Pros:  This would be useful as a biography or an art book, maybe inspiring kids to design their own buildings from nature.  I really love Jeannette Winter’s style of art (she also illustrated The Secret Project), and am hoping that the Caldecott committee takes a look at both of her books this year.

Cons:  There were no photos of the buildings.

Maya Lin: Artist-Architect of Light and Lines by Jeanne Walker Harvey, illustrated by Dow Phumiruk

Published by Henry Holt

Summary:  Maya Lin grew up surrounded by nature, books, and parents “who never told her what to be or how to think”, having left China to escape that kind of doctrine.  Maya loved to create, inspired by her artist father and poet mother.  In college, she decided to study architecture, combining her love of art, science, and math.  When she was a senior, she entered a contest to design a memorial for the Vietnam War.  Her entry was selected from 1,421 others.  When the judges found out how young she was, they were shocked, and many felt that another design should be chosen.  Maya persisted, however, and her dream of a beautiful black wall with the names of those who died in the Vietnam War became a reality. It was the first of many art-architecture installations that Maya continues to create today.  Includes an author’s note with additional information about Maya Lin and the memorial.  32 pages; grades K-4.

Pros:  A quiet, beautiful work about a talented artist who persisted in bringing her creation to fruition.  The digital watercolors by first-time illustrator Phumiruk perfectly capture tone of the book and the Vietnam Veterans Memorial.

Cons:  This only touches on details of Lin’s life, and is not a complete biography.
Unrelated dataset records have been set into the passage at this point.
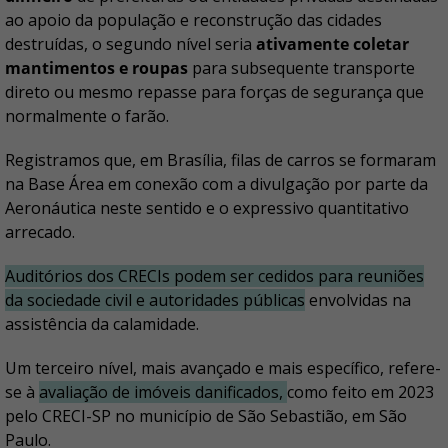
ao apoio da população e reconstrução das cidades
destruídas, o segundo nível seria
ativamente coletar
mantimentos e roupas
para subsequente transporte
direto ou mesmo repasse para forças de segurança que
normalmente o farão.
Registramos que, em Brasília, filas de carros se formaram
na Base Área em conexão com a divulgação por parte da
Aeronáutica neste sentido e o expressivo quantitativo
arrecado.
Auditórios dos CRECIs podem ser cedidos para reuniões
da sociedade civil e autoridades públicas
envolvidas na
assistência da calamidade.
Um terceiro nível, mais avançado e mais específico, refere-
se à
avaliação de imóveis danificados,
como feito em 2023
pelo CRECI-SP no município de São Sebastião, em São
Paulo.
Chef Roy Choi and the Street Food Remix by Jacqueline Briggs Martin and June Jo Lee, illustrated by Man One

Published by Readers to Eaters

Summary:  Roy Choi’s family moved from South Korea to Los Angeles when he was two.  He grew up exploring the streets of L.A. and coming home to his mom’s delicious Korean cuisine.  After graduating from culinary school, Roy became a chef in a fancy restaurant.  When he lost his job, he decided to partner up with a friend and open a taco truck with a Korean twist.  The Kogi Korean taco trucks were a hit, and Roy built on this success by starting the Locol restaurant in the Watts neighborhood of L.A.  He continues to expand his culinary offerings, bringing his cooking to as many different types of places and people as he can.  Includes notes from both authors and the illustrator, as well as a bibliography and list of resources.  32 pages; grades 1-5.

Pros:  The third collaboration between Jacqueline Briggs Martin and Readers to Eaters, this mouth-watering, fast-paced biography is designed to inspire kids to cook and eat new foods.  The graffiti-influenced illustrations are the perfect complement for this ode to the city streets.

Cons:  You’ll be craving a Korean taco before you’re halfway through this book.